Currently, IGCs oversee the value for money of workplace pensions where the employer pays in for 2 or more members, whether provided by a life insurer or a SIPP operator.
The existing arrangements are designed to protect primarily disengaged members who are ‘defaulted’ into an investment solution via automatic enrolment when they are saving for retirement (the so-called ‘accumulation phase’).
The FCA consultation (CP19/15), proposes a significant extension of IGCs’ scope in two areas:
• a new duty for IGCs to report on the provider’s policies on environmental, social and governance (ESG) issues, consumer concerns and stewardship for the products that IGCs oversee;
• a new duty for IGCs to oversee the value for money of investment pathway solutions for pension drawdown.
Tom Selby, senior analyst at AJ Bell, comments:
“Extending the remit of IGCs to cover investment pathways and ESG issues, while undoubtedly well-intentioned, risks increasing costs on customers and replicating work already carried out by firms under their existing regulatory obligations. We do not believe the benefits of such a move would outweigh the costs.
“This is particularly the case in relation to SIPPs. Given customers make an active choice to invest via a SIPP and are therefore much more likely to be engaged with their investment choices, demand for pathways solutions among this group is likely to be relatively low.
“If the pool of customers that use pathways is relatively small, the per-customer cost of introducing IGCs for them will be high.
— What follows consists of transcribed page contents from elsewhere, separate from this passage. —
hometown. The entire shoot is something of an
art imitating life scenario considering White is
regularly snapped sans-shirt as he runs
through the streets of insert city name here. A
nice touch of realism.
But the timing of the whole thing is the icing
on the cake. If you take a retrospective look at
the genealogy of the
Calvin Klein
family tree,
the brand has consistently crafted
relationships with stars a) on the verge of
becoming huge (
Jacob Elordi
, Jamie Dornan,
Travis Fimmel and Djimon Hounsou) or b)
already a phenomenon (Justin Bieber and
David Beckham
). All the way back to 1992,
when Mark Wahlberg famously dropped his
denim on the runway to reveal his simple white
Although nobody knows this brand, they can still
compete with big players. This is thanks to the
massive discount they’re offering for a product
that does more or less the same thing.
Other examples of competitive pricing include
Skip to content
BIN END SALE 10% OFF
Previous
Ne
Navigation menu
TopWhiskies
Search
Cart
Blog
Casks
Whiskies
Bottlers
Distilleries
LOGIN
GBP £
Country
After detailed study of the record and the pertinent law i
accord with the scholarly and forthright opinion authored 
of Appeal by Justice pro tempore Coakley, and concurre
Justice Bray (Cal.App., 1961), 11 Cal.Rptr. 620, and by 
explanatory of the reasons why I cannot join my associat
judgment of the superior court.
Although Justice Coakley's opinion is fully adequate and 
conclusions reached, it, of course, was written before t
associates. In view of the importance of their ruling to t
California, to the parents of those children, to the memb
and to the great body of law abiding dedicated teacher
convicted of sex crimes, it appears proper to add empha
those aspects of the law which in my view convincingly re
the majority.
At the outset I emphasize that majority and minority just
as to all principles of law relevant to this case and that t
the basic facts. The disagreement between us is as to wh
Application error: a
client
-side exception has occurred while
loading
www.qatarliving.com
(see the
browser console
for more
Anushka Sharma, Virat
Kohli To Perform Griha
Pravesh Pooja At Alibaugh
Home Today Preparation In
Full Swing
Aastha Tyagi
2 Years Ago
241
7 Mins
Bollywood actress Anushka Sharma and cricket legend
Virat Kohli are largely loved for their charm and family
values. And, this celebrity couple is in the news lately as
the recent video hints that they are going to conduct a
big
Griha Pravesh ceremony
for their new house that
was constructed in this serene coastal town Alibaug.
In reality these costs would be subsidised at least in part by customers not using pathways who would not be in a position to receive any benefit that might arise.
“Instead we believe it should be the role of the firm to ensure investment solutions offered to members are suitable. In our view the obligations placed on providers and senior managers by existing and planned FCA regulation should be sufficient to achieve the outcomes the FCA are seeking.
“AJ Bell already has in place an investment committee with a number of independent, non-executive members to provide oversight on matters such as ESG, member concerns, stewardship and value-for-money. An IGC would therefore risk duplicating, either in full or significant part, governance arrangements that are already in place.”